Solved – Why it is important to make survey design object (svydesign function in R with id, strata, weights, fpc) from raw data and after clean data in object

rsurveysurvey-samplingsurvey-weights

I am planning to analyse a survey. I have been told that if I clean the data (e.g. data subsetting, value recoding, creating new variables from existing etc.) and afterwards create a survey design object (svydesign function in "survey" package of R with id, strata, weights, fpc), I may get not correct point estimates and CI. I have been advised to make the survey design object first and then clean the data in that object. Can you please explain to me why this is necessary?

Best Answer

There are two separate issues here.

Sometimes, including with NHANES data, you do need to subset before defining the survey design object, because not all the records in the data set are part of the sample you are analysing. In NHANES, everyone in the data file will have a health questionnaire, but only a subset will have a clinical examination, and there may be smaller subsets with specific biochemical measurements. You need to remove records from the file that are not part of the sample you are analysing.
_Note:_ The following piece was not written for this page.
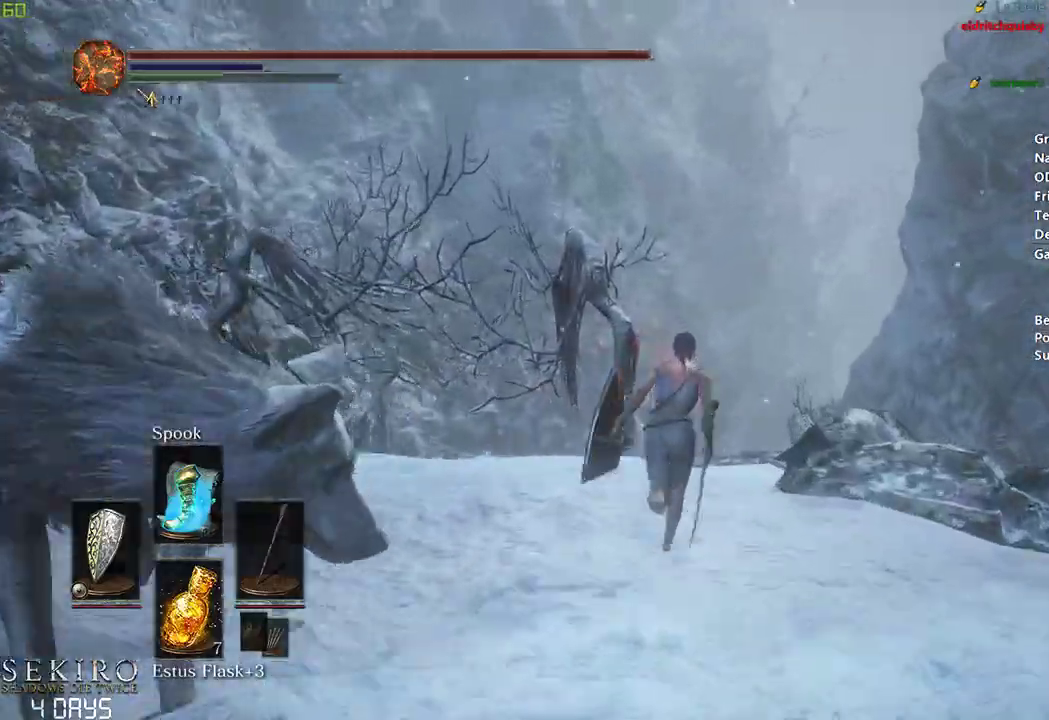
{"buttons": ["B"], "left_stick": "center", "right_stick": "center", "events": []}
For example, I might use something like

nhanesmec <- subset(nhanes, !is.na(WTMEC2YR))

to analyse data from the clinical examination. Records with missing WTMEC2YR are not part of the MEC sample and so should not go into the survey design object.

On the other hand, if you have observations that are part of the sample, you should not remove them even if they have missing or implausible data, and you should not, eg, remove records for men if you want to do analyses only for women.
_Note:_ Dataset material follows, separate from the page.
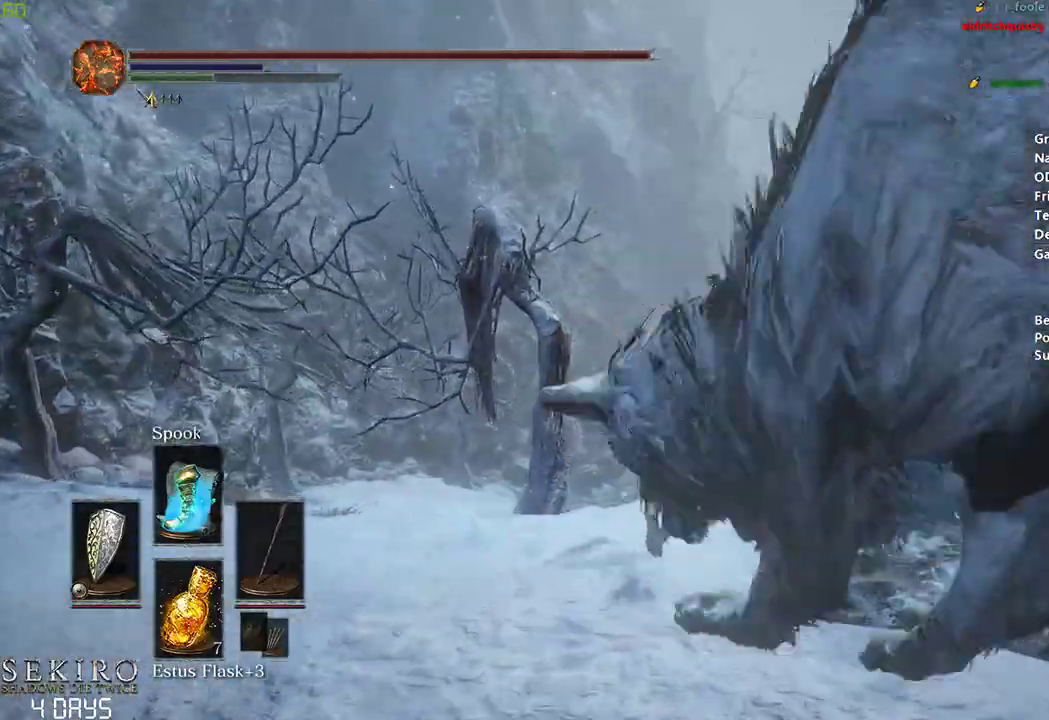
{"buttons": ["B"], "left_stick": "center", "right_stick": "center", "events": []}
The reason is complicated, and makes almost no difference for NHANES. However, you asked.

Let's ignore stratified sampling for now and just consider cluster sampling. The survey was designed to sample a specific, preplanned number of clusters. When we're thinking about how different the results could be with a hypothetical replication of the survey [the frequentist definition of sampling uncertainty] we want to think about hypothetical replications that have the same preplanned number of clusters.

If you subset the data and end up removing one of the clusters, you no longer have the preplanned number of clusters. The number of clusters is now random, and you'd need to model the resulting variability due to number of clusters.

The computations to get the correct variances are equivalent to setting the weight to zero when you want to omit an observation, rather than just omitting it; we keep the number of clusters the same. If you look at the output of summary on a subsetted survey design object you can see the object keeps track of how many clusters (PSUs) it has data for (which is random), and also how many it started with (which is fixed). Using Anthony's example

library(survey)

data(api)

dstrat_after<-svydesign(id=~1,strata=~stype, weights=~pw, data=apistrat, fpc=~fpc)
dstrat_after <- subset( dstrat_after , comp.imp == 'Yes' )
summary(dstrat_after)

you will see as part of the output

Stratum Sizes: 
             E  H  M
obs         75 17 24
design.PSU 100 50 50
actual.PSU  75 17 24

If you subset before setting up the survey design object, there's no way for the object to know the planned number of observations or clusters, so there's no way for it to get the right standard errors.

And finally: this only makes a difference when your subset has fewer primary sampling units than the full sample. In Anthony's example the PSUs are individual records, so the subset does have fewer. In NHANES the PSUs are cities or counties, so you'd have to remove a lot of observations before you lost a PSU. Also, since the design has only two PSUs per stratum, if you did lose a PSU you'd have other problems with estimating standard errors and would have to look up survey.lonely.psu.

So, for NHANES it's unlikely to actually matter.